I would never want to discourage you from taking the hort course online at NCSU. That will give you creds, which is always helpful. But also, the Master Garden program will give you, strangely, even more creds!!

Attend as many programs as you can. I’ll be attending the 16th Annual Gardening Gala and Seminar, September 21, 2017.  I always learn from these events and they are a VERY good price including meals!!!

The more hands-on experiences you can get the better. Gardening is really how you learn. Classroom education is great, but practical experience will get you there faster.

I asked her if she wanted to volunteer with Bee Better: [Ok, so I’m not actually asking for free labor, but here is a thought. What if you work with me for 2 hours a week on a Wednesday or Saturday mornings.

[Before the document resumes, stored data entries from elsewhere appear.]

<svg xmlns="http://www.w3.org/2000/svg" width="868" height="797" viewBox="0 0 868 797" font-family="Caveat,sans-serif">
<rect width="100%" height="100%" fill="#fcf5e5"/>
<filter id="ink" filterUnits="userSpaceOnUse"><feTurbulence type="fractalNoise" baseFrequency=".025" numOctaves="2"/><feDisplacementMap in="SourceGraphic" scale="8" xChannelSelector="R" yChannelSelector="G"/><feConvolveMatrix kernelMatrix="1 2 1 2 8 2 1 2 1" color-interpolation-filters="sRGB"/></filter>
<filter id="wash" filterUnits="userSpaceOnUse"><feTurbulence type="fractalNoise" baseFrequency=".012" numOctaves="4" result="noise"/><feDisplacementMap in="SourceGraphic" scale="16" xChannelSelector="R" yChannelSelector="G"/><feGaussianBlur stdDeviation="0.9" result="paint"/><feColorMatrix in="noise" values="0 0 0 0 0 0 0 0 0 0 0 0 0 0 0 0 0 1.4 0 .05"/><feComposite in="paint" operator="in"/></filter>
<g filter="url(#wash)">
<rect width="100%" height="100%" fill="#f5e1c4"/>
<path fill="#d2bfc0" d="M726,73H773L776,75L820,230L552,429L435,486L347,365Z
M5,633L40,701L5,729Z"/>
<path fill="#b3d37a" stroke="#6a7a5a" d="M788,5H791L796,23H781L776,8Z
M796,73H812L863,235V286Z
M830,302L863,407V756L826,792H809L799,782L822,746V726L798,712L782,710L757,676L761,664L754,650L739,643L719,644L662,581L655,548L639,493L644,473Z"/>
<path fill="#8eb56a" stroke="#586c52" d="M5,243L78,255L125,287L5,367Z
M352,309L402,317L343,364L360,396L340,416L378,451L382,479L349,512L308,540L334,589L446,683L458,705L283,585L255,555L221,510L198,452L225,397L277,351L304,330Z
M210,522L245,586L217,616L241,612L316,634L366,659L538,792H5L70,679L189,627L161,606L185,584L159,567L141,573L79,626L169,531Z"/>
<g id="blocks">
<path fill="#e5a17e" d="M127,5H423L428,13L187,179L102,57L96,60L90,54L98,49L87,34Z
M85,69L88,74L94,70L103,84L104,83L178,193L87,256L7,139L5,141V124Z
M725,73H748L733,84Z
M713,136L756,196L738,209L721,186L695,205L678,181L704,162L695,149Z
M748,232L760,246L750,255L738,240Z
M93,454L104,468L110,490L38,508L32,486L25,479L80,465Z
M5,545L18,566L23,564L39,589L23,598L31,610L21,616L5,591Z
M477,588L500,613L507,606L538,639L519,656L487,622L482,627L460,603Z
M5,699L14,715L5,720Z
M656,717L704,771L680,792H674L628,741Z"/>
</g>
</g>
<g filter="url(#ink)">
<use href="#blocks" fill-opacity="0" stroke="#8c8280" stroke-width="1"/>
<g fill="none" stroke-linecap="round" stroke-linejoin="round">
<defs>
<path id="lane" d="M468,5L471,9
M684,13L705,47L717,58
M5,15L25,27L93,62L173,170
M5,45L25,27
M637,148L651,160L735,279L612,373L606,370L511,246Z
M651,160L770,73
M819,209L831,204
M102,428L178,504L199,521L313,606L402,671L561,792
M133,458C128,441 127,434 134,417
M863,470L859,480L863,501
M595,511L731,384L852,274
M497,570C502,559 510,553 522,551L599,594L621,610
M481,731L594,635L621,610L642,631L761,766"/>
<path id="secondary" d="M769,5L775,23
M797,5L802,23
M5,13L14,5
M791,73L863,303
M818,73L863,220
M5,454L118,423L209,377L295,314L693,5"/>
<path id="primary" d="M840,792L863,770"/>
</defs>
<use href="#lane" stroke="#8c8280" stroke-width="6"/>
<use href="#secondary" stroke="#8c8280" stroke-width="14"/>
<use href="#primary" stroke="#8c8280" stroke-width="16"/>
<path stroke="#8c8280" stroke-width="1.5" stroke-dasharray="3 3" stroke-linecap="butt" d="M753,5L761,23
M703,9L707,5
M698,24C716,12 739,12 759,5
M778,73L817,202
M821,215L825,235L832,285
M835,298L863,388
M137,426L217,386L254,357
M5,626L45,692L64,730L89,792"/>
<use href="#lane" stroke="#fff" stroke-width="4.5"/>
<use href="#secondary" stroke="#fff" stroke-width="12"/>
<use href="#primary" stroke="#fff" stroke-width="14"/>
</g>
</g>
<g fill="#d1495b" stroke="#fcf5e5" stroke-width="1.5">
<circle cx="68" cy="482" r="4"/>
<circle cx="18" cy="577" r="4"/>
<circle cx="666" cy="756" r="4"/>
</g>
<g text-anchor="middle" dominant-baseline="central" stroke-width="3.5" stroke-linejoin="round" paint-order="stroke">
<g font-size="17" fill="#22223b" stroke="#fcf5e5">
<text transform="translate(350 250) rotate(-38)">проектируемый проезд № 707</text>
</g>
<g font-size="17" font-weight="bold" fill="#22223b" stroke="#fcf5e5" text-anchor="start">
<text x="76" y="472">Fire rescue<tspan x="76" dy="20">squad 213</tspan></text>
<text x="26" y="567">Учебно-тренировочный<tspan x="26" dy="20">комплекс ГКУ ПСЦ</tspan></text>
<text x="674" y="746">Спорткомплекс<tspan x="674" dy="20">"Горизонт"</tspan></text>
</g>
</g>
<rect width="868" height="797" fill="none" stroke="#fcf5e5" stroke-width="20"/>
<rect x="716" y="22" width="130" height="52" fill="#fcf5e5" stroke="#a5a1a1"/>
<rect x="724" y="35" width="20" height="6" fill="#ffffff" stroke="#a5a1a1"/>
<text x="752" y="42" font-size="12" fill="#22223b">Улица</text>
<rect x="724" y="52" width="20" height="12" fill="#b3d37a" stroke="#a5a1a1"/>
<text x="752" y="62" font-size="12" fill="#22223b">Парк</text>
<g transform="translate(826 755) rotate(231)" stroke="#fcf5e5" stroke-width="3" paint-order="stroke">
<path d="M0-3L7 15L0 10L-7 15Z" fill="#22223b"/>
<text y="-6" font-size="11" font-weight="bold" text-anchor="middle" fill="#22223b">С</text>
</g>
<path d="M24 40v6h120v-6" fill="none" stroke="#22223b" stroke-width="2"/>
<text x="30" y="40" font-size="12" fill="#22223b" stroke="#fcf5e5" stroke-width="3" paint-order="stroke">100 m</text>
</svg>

I can talk with you as we work, advice you, at the same time you (hopefully) can learn a lot.

If you don’t want to volunteer with Bee Better, UNC (where she recently became a member) will need volunteers. A great way to gain this type of experience.

To say the least, I’m thrilled to have influenced someone enough to was to learn from we do at Bee Better.

SUNDAY

It’s 8:36 AM as I write this…I am trying to get the energy to get out there to see what needs to be done. Today should be the last day of this heatwave, with tomorrow only getting into the low 90s. But things need to get done, so here go…

By 9:36 AM it was 82ºF, and I was hot. Temperature should always be viewed in context with time of year humidity, the temperatures that lead up to a day within a heatwave. In today’s 82, I was too hot to move, but if the temperature was in Mid October, I would be free as a bird to do anything I wanted. But when the air doesn’t cool at night, and everything around is especially hot, you become the receptor of that heat. In other words, 82 to day would have been something like 100 in October.

Since I wanted to remain inside today, I decided the timing was perfect to read the literature on the negative effects of the tropical milkweed, Asclepias curassavica and the monarch butterfly, Danaus plexippus. 

I also spent the rest of the day making a four day seminar for Bee Better in October into three days, reading some, having tea. I can’t remember when I’ve felt more relaxed!